TEXT >>
Reduced Levels of Amyloid-β-Binding Proteins in Cerebrospinal Fluid from Alzheimer's Disease Patients

Amyloid-beta (A beta) aggregation is a major hallmark of Alzheimer's disease (AD). Previous studies have suggested that only unbound A beta can take part in the aggregation process. Therefore, endogenous A beta-binding proteins may have an important role in preventing AD. Here, we analyzed cerebrospinal fluid (CSF) samples from 35 subjects with AD, 18 subjects with frontotemporal dementia FTD) and 29 non-demented controls to test if reduced A beta-binding capacity in CSF is a specific feature of AD. A panel of known A beta-binding CSF proteins, including beta-trace/prostaglandin D2 synthase (beta-trace), transthyretin (TTR), cystatin C (CysC) and alpha(1)-antitrypsin (AAT), were quantified and related to diagnosis and CSF levels of A beta(1-38), A beta(1-40) and A beta(1-42). AD patients displayed a mild reduction in the CSF levels of beta-trace (p = 0.020), CysC (p = 0.017), AAT (p = 0.019) and TTR (p = 0.012) compared with controls. While the reductions in AAT and TTR were AD-specific, the levels of beta-trace and CysC were also reduced in FTD. As expected, CSF A beta(1-42) was reduced in AD compared with controls (p = 0.00005) and with FTD patients (p = 0.015). Positive correlations between A beta(1-42) and beta-trace, CysC and TTR, respectively, were seen only in the AD group, suggesting that deficient A beta-binding capacity in CSF may contribute to the amyloidogenic process in AD.

TASK TO CARRY OUT >> From the abstract, please give the number of subjects with Alzheimer's disease whose cerebrospinal fluid was analyzed. The lines after this come from a separate source.

COLLECTED DATA >>
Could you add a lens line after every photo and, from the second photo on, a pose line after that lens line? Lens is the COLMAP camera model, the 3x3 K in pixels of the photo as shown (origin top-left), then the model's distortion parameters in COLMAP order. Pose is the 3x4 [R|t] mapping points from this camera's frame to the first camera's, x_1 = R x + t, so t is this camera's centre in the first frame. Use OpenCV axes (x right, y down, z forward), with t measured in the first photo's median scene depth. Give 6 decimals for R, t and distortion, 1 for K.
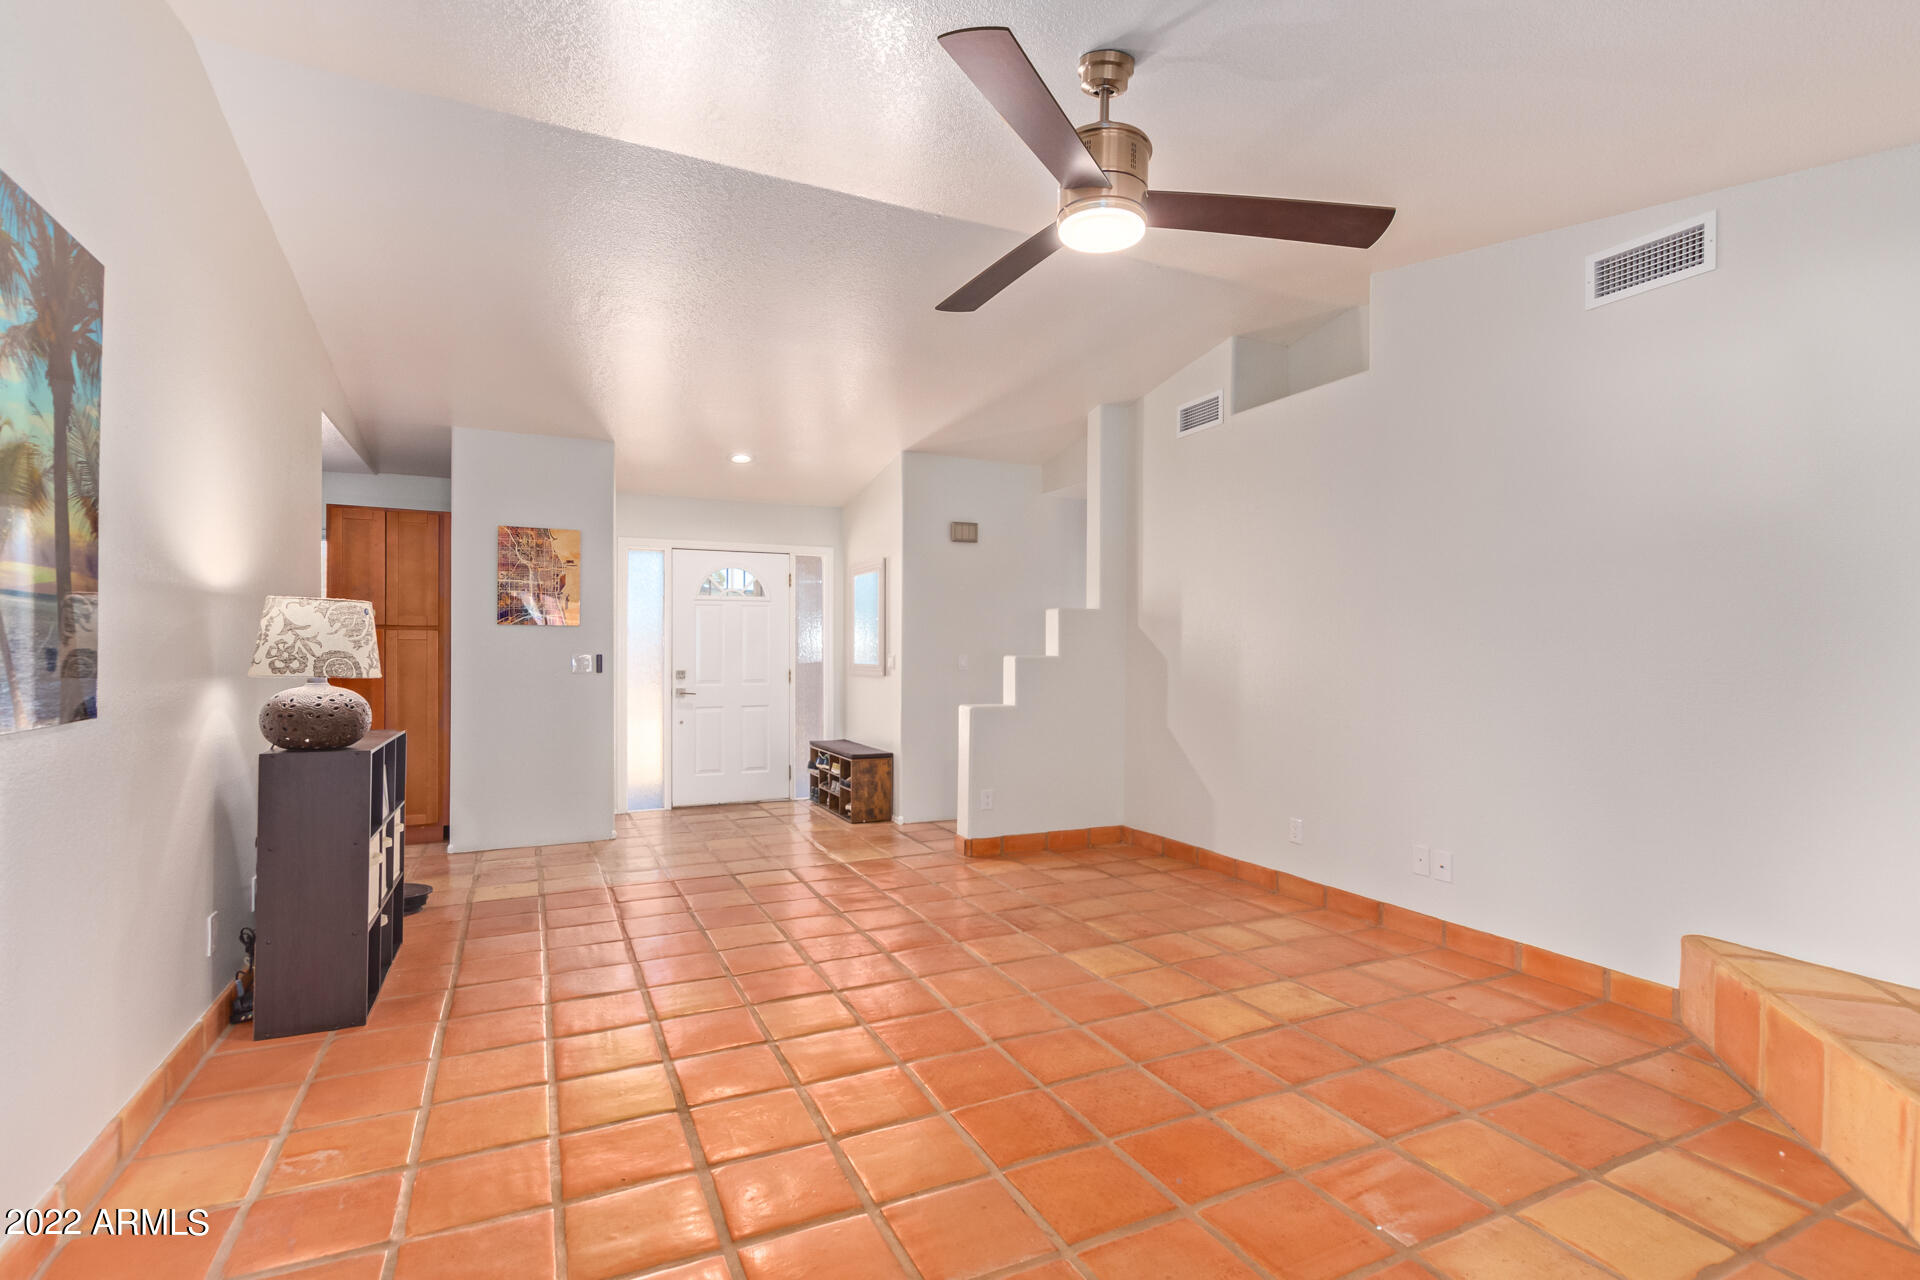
lens RADIAL K [[885.0, 0, 952.3], [0, 885.0, 647.0], [0, 0, 1]] dist [0.018928, -0.000083]
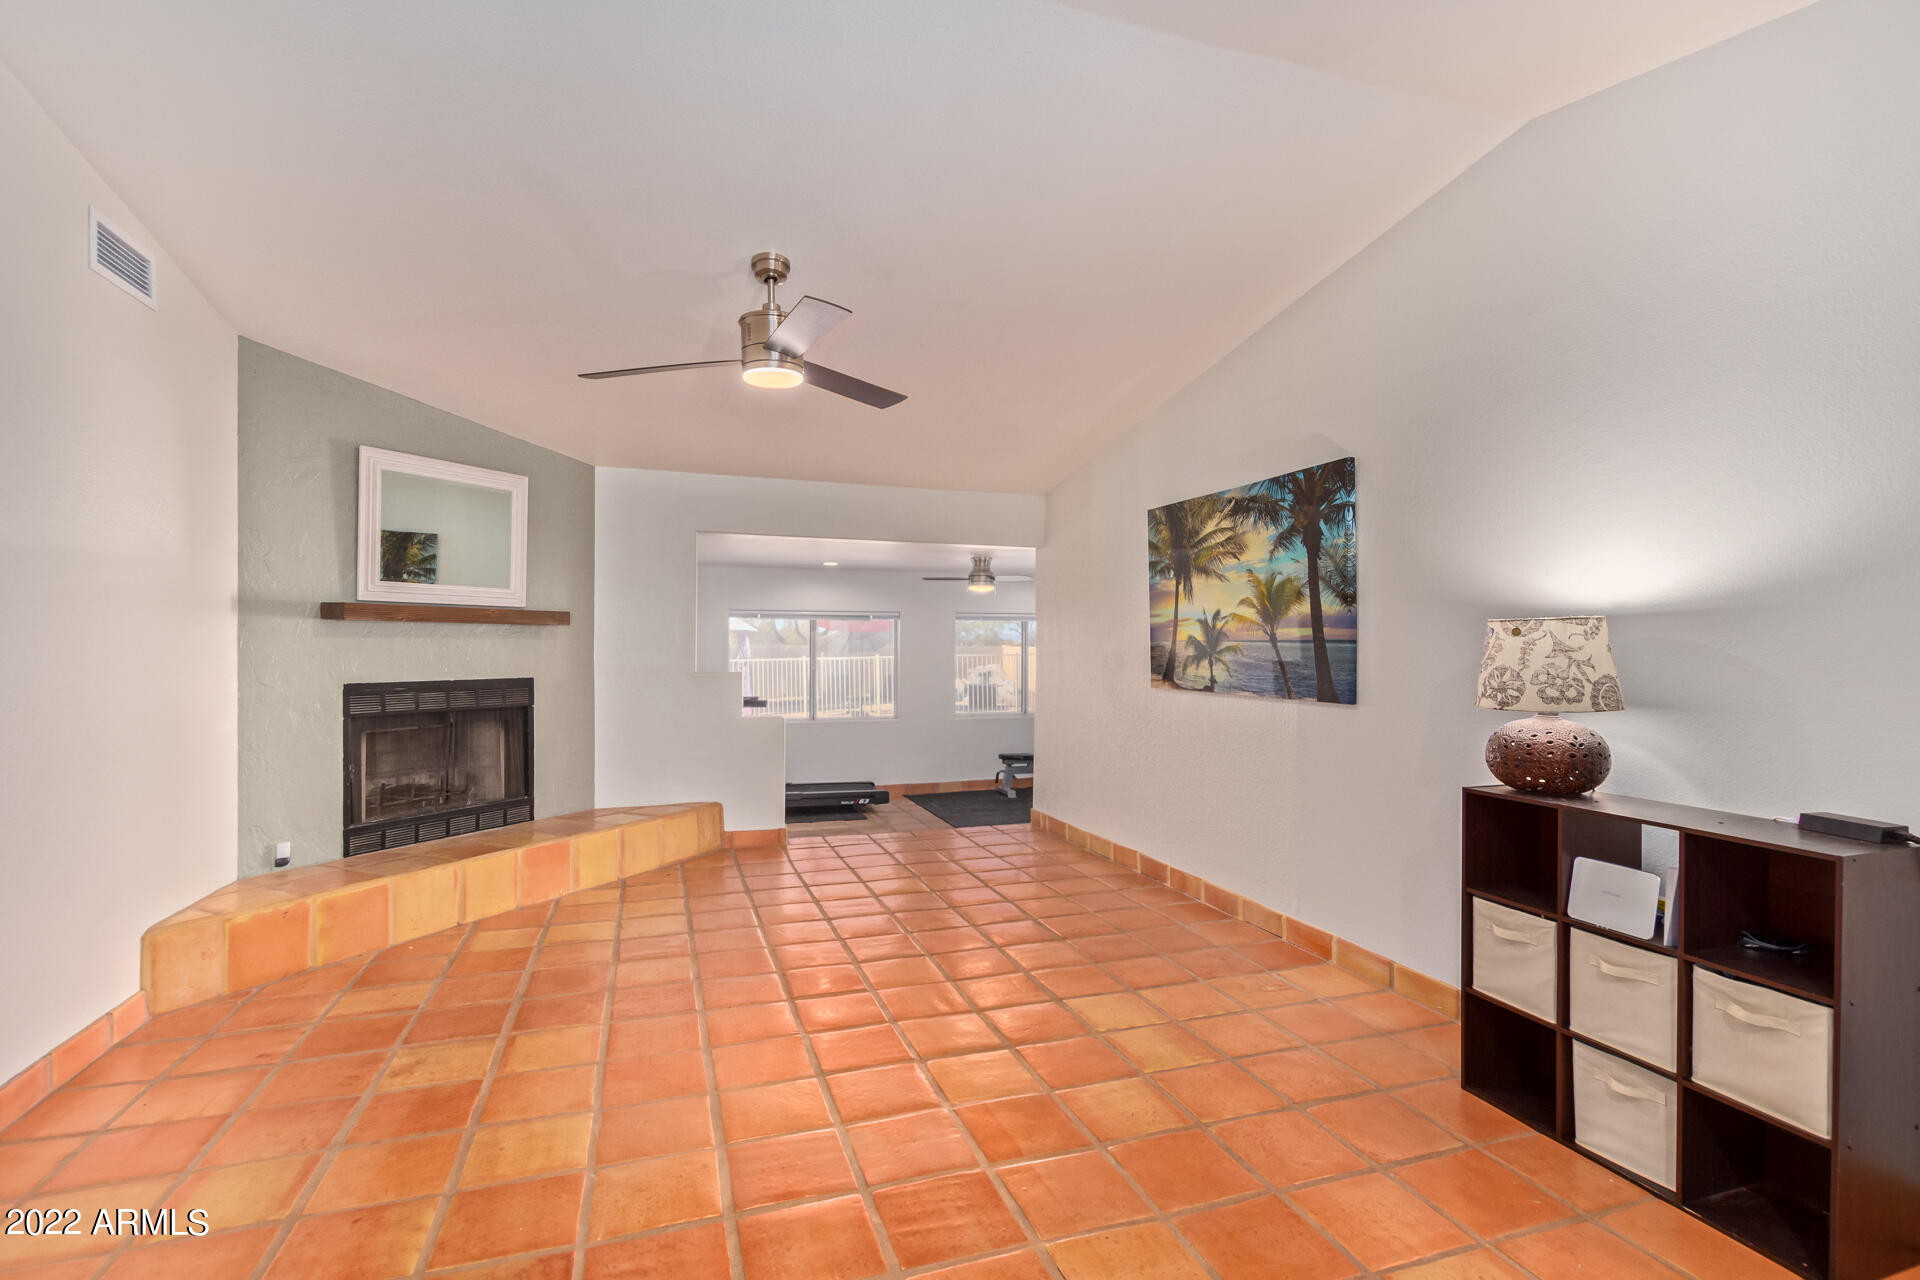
lens RADIAL K [[885.0, 0, 957.8], [0, 885.0, 646.4], [0, 0, 1]] dist [0.018928, -0.000083]
pose [[-0.994094, -0.003461, 0.108465, -0.248161], [-0.003850, 0.999987, -0.003370, -0.021382], [-0.108452, -0.003768, -0.994095, 1.966647]]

ANSWER AREA >> 35